START Extracted entries

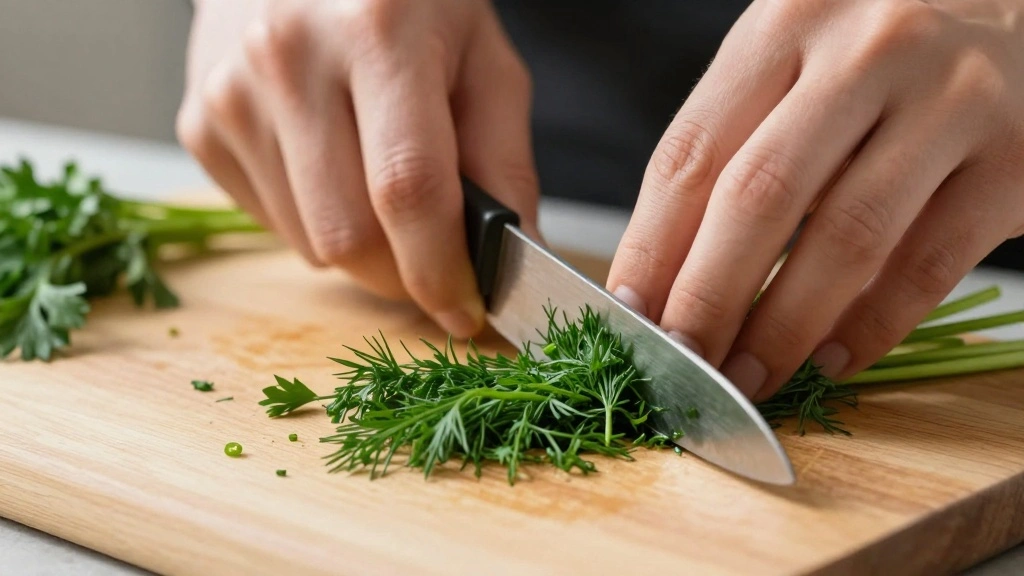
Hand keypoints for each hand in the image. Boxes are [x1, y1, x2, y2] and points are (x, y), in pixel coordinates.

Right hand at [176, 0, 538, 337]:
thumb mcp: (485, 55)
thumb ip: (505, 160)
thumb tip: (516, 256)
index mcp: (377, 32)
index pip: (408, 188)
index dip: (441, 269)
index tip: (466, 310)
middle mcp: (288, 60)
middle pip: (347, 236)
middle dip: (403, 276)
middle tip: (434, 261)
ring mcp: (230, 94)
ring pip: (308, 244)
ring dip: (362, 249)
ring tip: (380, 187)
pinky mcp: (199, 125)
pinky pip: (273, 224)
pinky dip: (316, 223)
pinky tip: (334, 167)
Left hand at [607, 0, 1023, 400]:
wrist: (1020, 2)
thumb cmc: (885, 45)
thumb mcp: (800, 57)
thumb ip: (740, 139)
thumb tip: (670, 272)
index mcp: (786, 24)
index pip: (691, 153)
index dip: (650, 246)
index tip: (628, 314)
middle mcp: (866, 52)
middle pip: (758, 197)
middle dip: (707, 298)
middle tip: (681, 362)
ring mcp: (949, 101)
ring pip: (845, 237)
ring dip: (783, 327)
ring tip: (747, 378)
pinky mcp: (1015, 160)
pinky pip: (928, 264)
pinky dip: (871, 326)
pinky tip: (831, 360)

END Extracted entries

Among the records, find the lines that contain "thumb" and copy each of them.

> Solution for this problem:
thumb mcp: (485, 55)
thumb ip: (505, 160)
thumb tip: (516, 256)
thumb cmc: (885, 45)
thumb mcp: (800, 57)
thumb ip: (740, 139)
thumb tip: (670, 272)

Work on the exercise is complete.